-- Opening Marker --

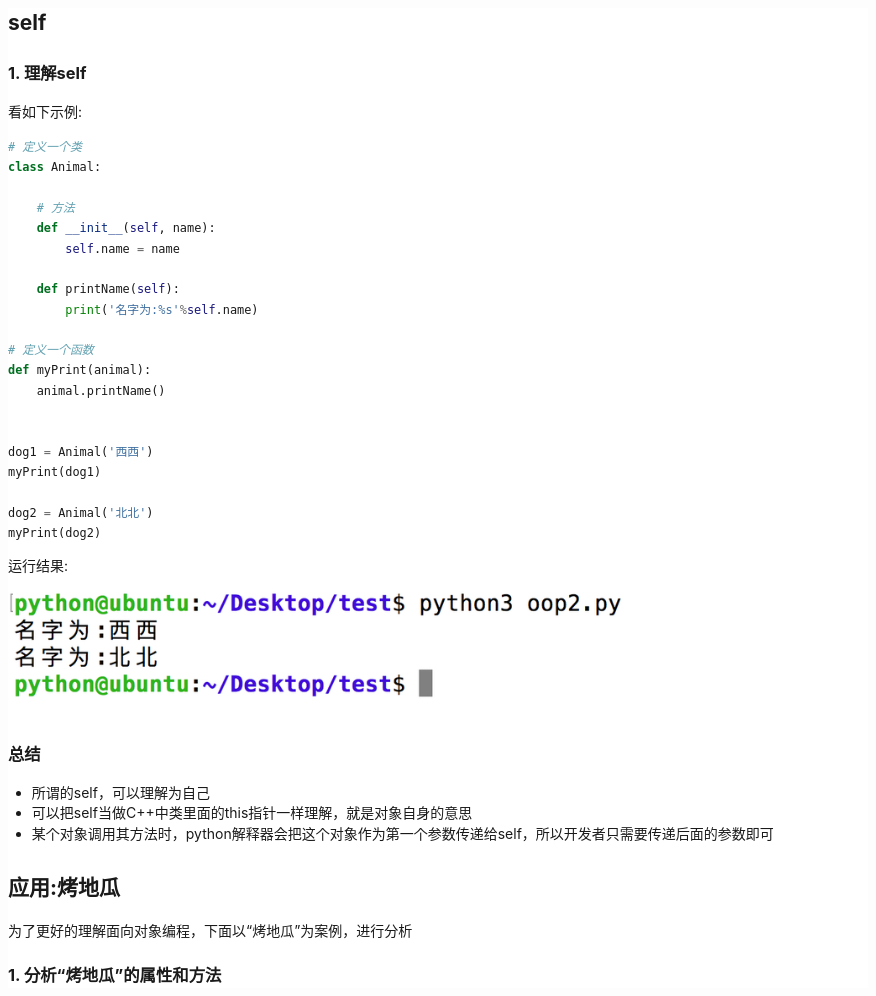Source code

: ## self

### 1. 理解self

看如下示例:

```python
# 定义一个类
class Animal:

    # 方法
    def __init__(self, name):
        self.name = name

    def printName(self):
        print('名字为:%s'%self.name)

# 定义一个函数
def myPrint(animal):
    animal.printName()


dog1 = Animal('西西')
myPrint(dog1)

dog2 = Animal('北北')
myPrint(dog2)

```

运行结果:

![self](/Img/Snip20161023_87.png)

### 总结

- 所谓的self，可以理解为自己
- 可以把self当做C++中类里面的this指针一样理解，就是对象自身的意思
- 某个对象调用其方法时，python解释器会把这个对象作为第一个参数传递给self，所以开发者只需要传递后面的参数即可

## 应用:烤地瓜

为了更好的理解面向对象编程，下面以“烤地瓜”为案例，进行分析

### 1. 分析“烤地瓜”的属性和方法
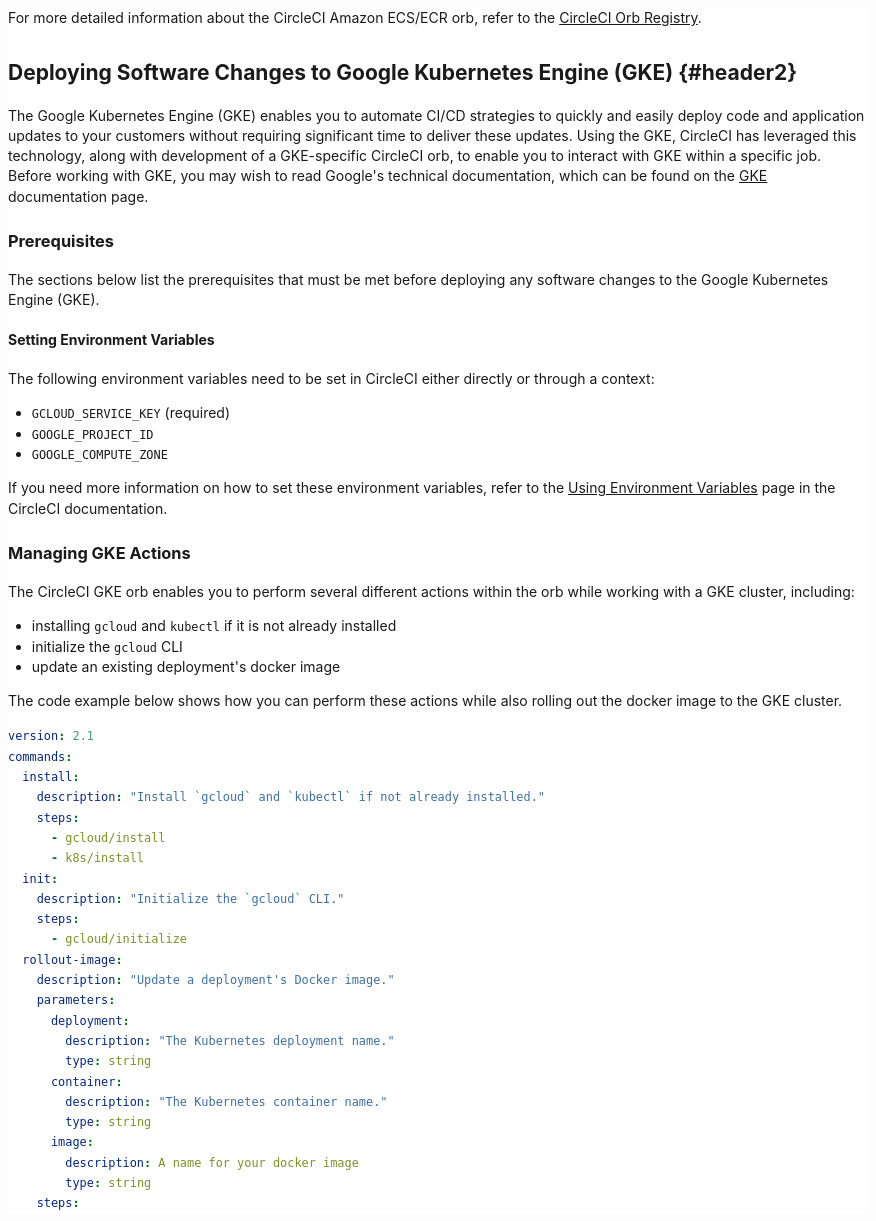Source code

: For more detailed information about the CircleCI Amazon ECS/ECR orb, refer to the [CircleCI Orb Registry](https://circleci.com/orbs/registry/orb/circleci/aws-ecs).

## Deploying Software Changes to Google Kubernetes Engine (GKE) {#header2}

The Google Kubernetes Engine (GKE) enables you to automate CI/CD strategies to quickly and easily deploy code and application updates to your customers without requiring significant time to deliver these updates. Using the GKE, CircleCI has leveraged this technology, along with development of a GKE-specific CircleCI orb, to enable you to interact with GKE within a specific job. Before working with GKE, you may wish to read Google's technical documentation, which can be found on the [GKE](https://cloud.google.com/kubernetes-engine/docs/) documentation page.

### Prerequisites

The sections below list the prerequisites that must be met before deploying any software changes to the Google Kubernetes Engine (GKE).

#### Setting Environment Variables
The following environment variables need to be set in CircleCI either directly or through a context:

- `GCLOUD_SERVICE_KEY` (required)
- `GOOGLE_PROJECT_ID`
- `GOOGLE_COMPUTE_ZONE`

If you need more information on how to set these environment variables, refer to the [Using Environment Variables](https://circleci.com/docs/2.0/env-vars/) page in the CircleCI documentation.

### Managing GKE Actions

The CircleCI GKE orb enables you to perform several different actions within the orb while working with a GKE cluster, including:

- installing `gcloud` and `kubectl` if it is not already installed
- initialize the `gcloud` CLI
- update an existing deployment's docker image

The code example below shows how you can perform these actions while also rolling out the docker image to the GKE cluster.

```yaml
version: 2.1
commands:
  install:
    description: "Install `gcloud` and `kubectl` if not already installed."
    steps:
      - gcloud/install
      - k8s/install
  init:
    description: "Initialize the `gcloud` CLI."
    steps:
      - gcloud/initialize
  rollout-image:
    description: "Update a deployment's Docker image."
    parameters:
      deployment:
        description: "The Kubernetes deployment name."
        type: string
      container:
        description: "The Kubernetes container name."
        type: string
      image:
        description: A name for your docker image
        type: string
    steps:
```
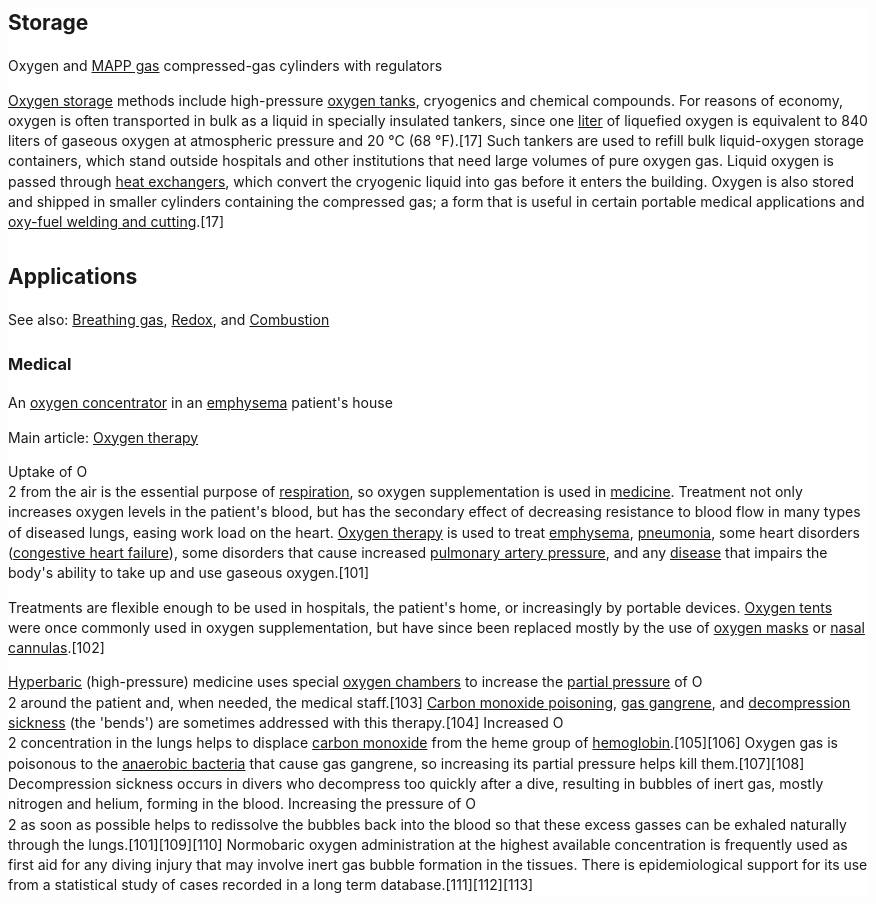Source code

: ## Storage

Oxygen and [MAPP gas](/wiki/MAPP_gas "MAPP gas") compressed-gas cylinders with regulators

[Oxygen storage](/wiki/Oxygen_storage "Oxygen storage") methods include high-pressure [oxygen tanks](/wiki/Oxygen_tank "Oxygen tank"), cryogenics and chemical compounds. For reasons of economy, oxygen is often transported in bulk as a liquid in specially insulated tankers, since one [liter](/wiki/Litre "Litre") of liquefied oxygen is equivalent to 840 liters of gaseous oxygen at atmospheric pressure and 20 °C (68 °F).[17] Such tankers are used to refill bulk liquid-oxygen storage containers, which stand outside hospitals and other institutions that need large volumes of pure oxygen gas. Liquid oxygen is passed through [heat exchangers](/wiki/Heat_exchanger "Heat exchanger"), which convert the cryogenic liquid into gas before it enters the building. Oxygen is also stored and shipped in smaller cylinders containing the compressed gas; a form that is useful in certain portable medical applications and [oxy-fuel welding and cutting](/wiki/Oxy-fuel_welding_and_cutting "Oxy-fuel welding and cutting").[17]

## Applications

See also: [Breathing gas](/wiki/Breathing_gas "Breathing gas"), [Redox](/wiki/Redox "Redox"), and [Combustion](/wiki/Combustion "Combustion")

### Medical

An [oxygen concentrator](/wiki/Oxygen_concentrator "Oxygen concentrator") in an [emphysema](/wiki/Emphysema "Emphysema") patient's house

Main article: [Oxygen therapy](/wiki/Oxygen_therapy "Oxygen therapy")

Uptake of O  
2 from the air is the essential purpose of [respiration](/wiki/Respiration_\(physiology\) "Respiration \(physiology\)"), so oxygen supplementation is used in [medicine](/wiki/Medicine "Medicine"). Treatment not only increases oxygen levels in the patient's blood, but has the secondary effect of decreasing resistance to blood flow in many types of diseased lungs, easing work load on the heart. [Oxygen therapy](/wiki/Oxygen_therapy "Oxygen therapy") is used to treat [emphysema](/wiki/Emphysema "Emphysema"), [pneumonia](/wiki/Pneumonia "Pneumonia"), some heart disorders ([congestive heart failure](/wiki/Congestive_heart_failure "Congestive heart failure")), some disorders that cause increased [pulmonary artery pressure](/wiki/Pulmonary_artery_pressure "Pulmonary artery pressure"), and any [disease](/wiki/Disease "Disease") that impairs the body's ability to take up and use gaseous oxygen.[101]

Treatments are flexible enough to be used in hospitals, the patient's home, or increasingly by portable devices. [Oxygen tents](/wiki/Oxygen_tent "Oxygen tent") were once commonly used in oxygen supplementation, but have since been replaced mostly by the use of [oxygen masks](/wiki/Oxygen_mask "Oxygen mask") or [nasal cannulas](/wiki/Nasal_cannula "Nasal cannula").[102]

[Hyperbaric](/wiki/Hyperbaric_medicine "Hyperbaric medicine") (high-pressure) medicine uses special [oxygen chambers](/wiki/Hyperbaric_oxygen_chamber "Hyperbaric oxygen chamber") to increase the [partial pressure](/wiki/Partial_pressure "Partial pressure") of O  
2 around the patient and, when needed, the medical staff.[103] [Carbon monoxide poisoning](/wiki/Carbon_monoxide_poisoning "Carbon monoxide poisoning"), [gas gangrene](/wiki/Gas_gangrene "Gas gangrene"), and [decompression sickness](/wiki/Decompression_sickness "Decompression sickness") (the 'bends') are sometimes addressed with this therapy.[104] Increased O  
2 concentration in the lungs helps to displace [carbon monoxide](/wiki/Carbon_monoxide "Carbon monoxide") from the heme group of [hemoglobin](/wiki/Hemoglobin "Hemoglobin").[105][106] Oxygen gas is poisonous to the [anaerobic bacteria](/wiki/Anaerobic_bacteria "Anaerobic bacteria") that cause gas gangrene, so increasing its partial pressure helps kill them.[107][108] Decompression sickness occurs in divers who decompress too quickly after a dive, resulting in bubbles of inert gas, mostly nitrogen and helium, forming in the blood. Increasing the pressure of O  
2 as soon as possible helps to redissolve the bubbles back into the blood so that these excess gasses can be exhaled naturally through the lungs.[101][109][110] Normobaric oxygen administration at the highest available concentration is frequently used as first aid for any diving injury that may involve inert gas bubble formation in the tissues. There is epidemiological support for its use from a statistical study of cases recorded in a long term database.[111][112][113]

-- Closing Marker --

Try it: Determine the number of lines in the data that include the word "cluster", and provide that number without comment.

Exercise output: 2